** Opening GIVEN RECORDS block **

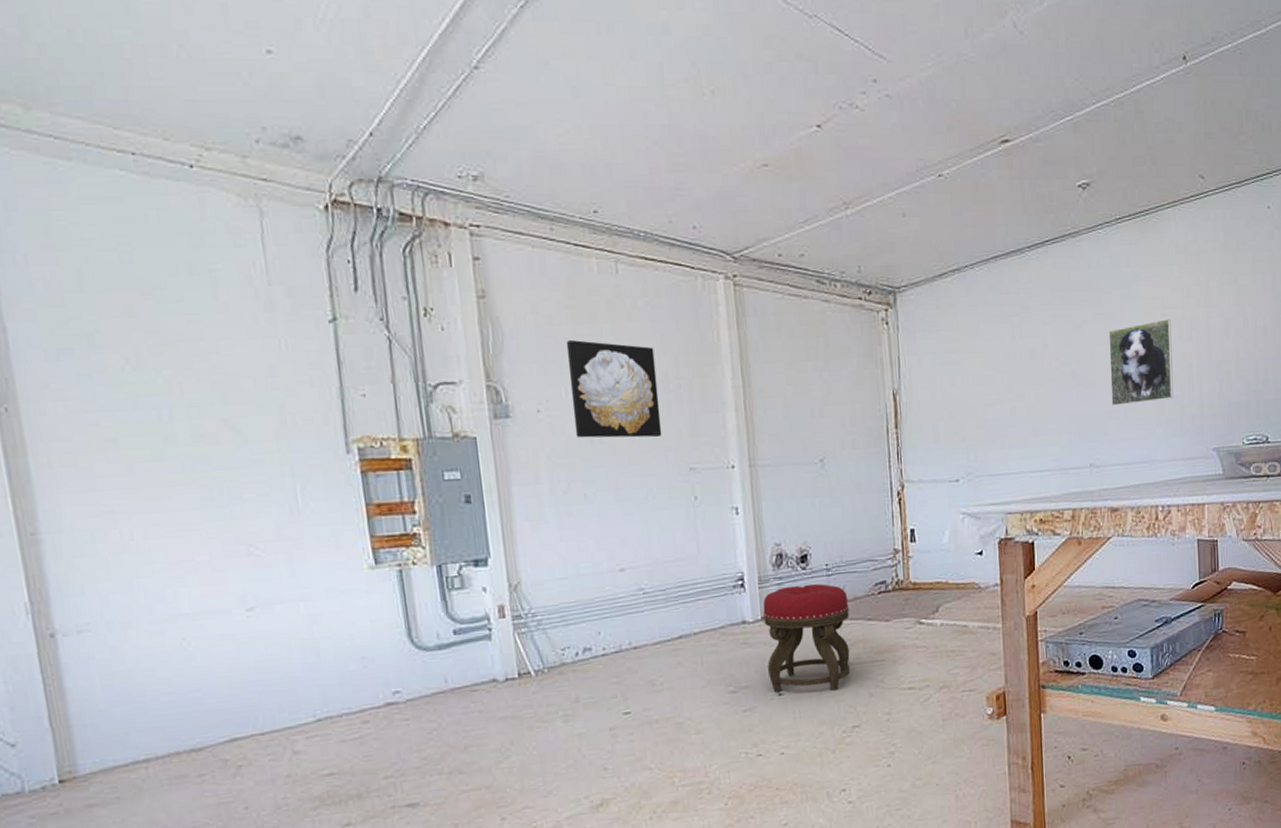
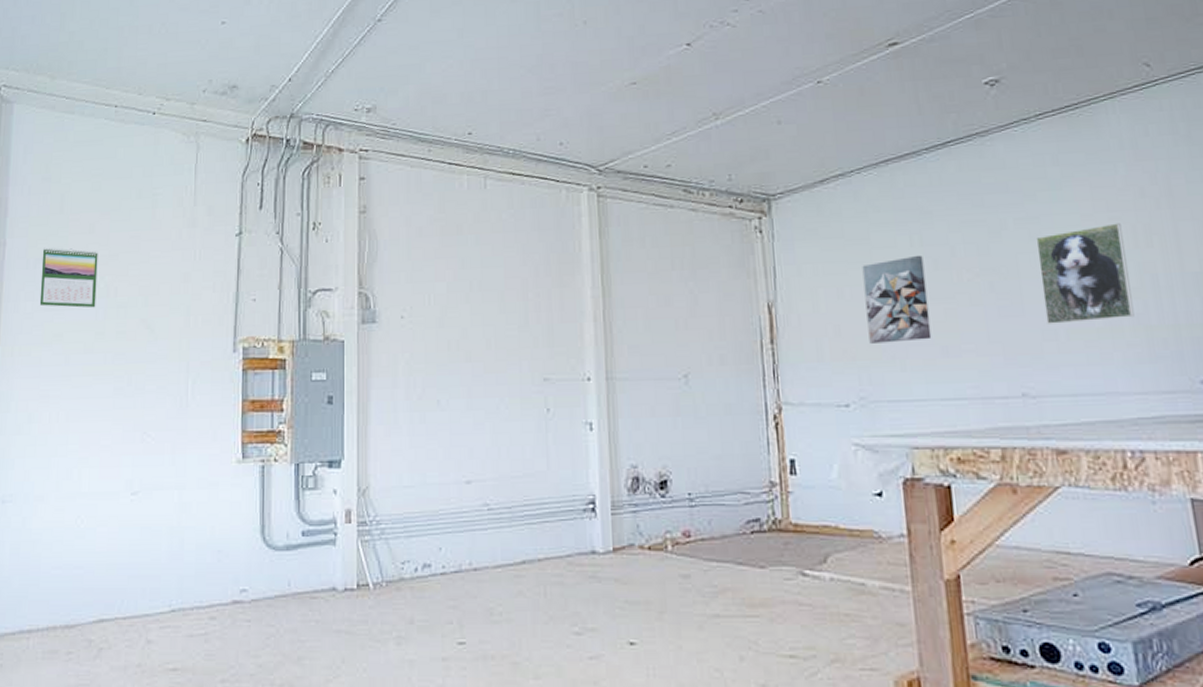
calendar: none [64,334,157,408] -> present [39,247,98,308]
wall art: present [566,340,662,438] -> none [433,250,518,346]
stool: present [762,583,850,692] -> none [615,514,716,648]
wall art: none [972,346,1025,426] -> present [862,255,932,344]

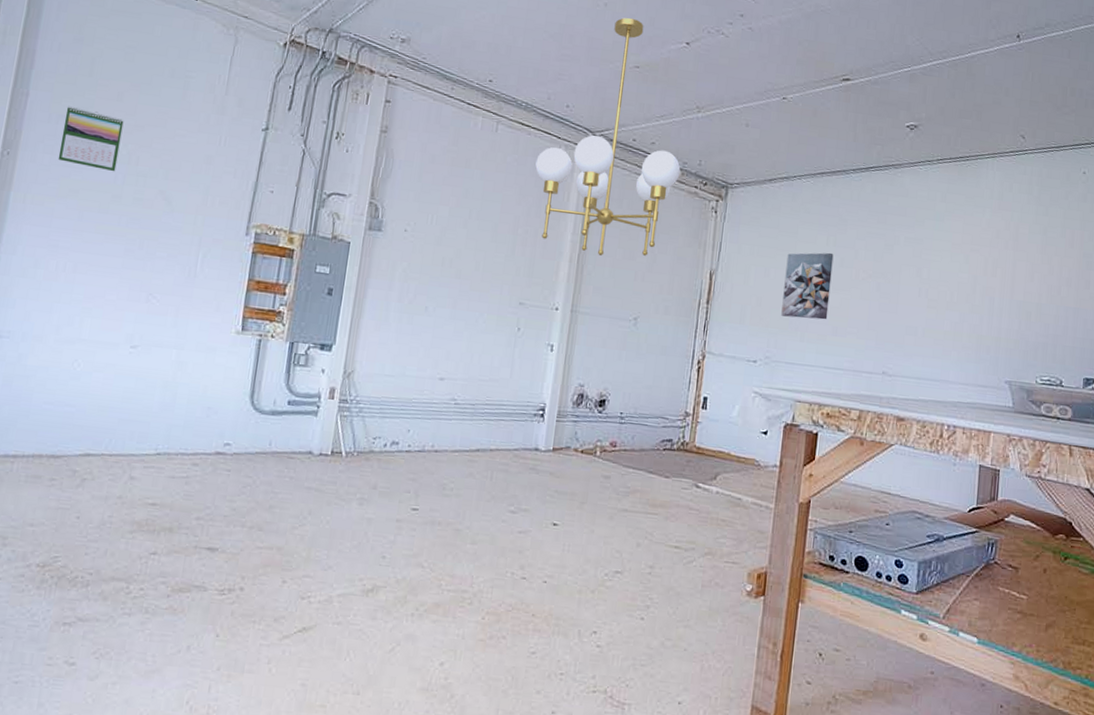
light fixture: none [535,30,708,307] -> present [535,17,681,256]
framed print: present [1036,223,1134,324] -> none [911,253,978,327]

** Closing GIVEN RECORDS block **

#### TASK TO COMPLETE
In how many lines of the data above does the word "wall" occur? Only the number is wanted.

#### WRITTEN REPLY
2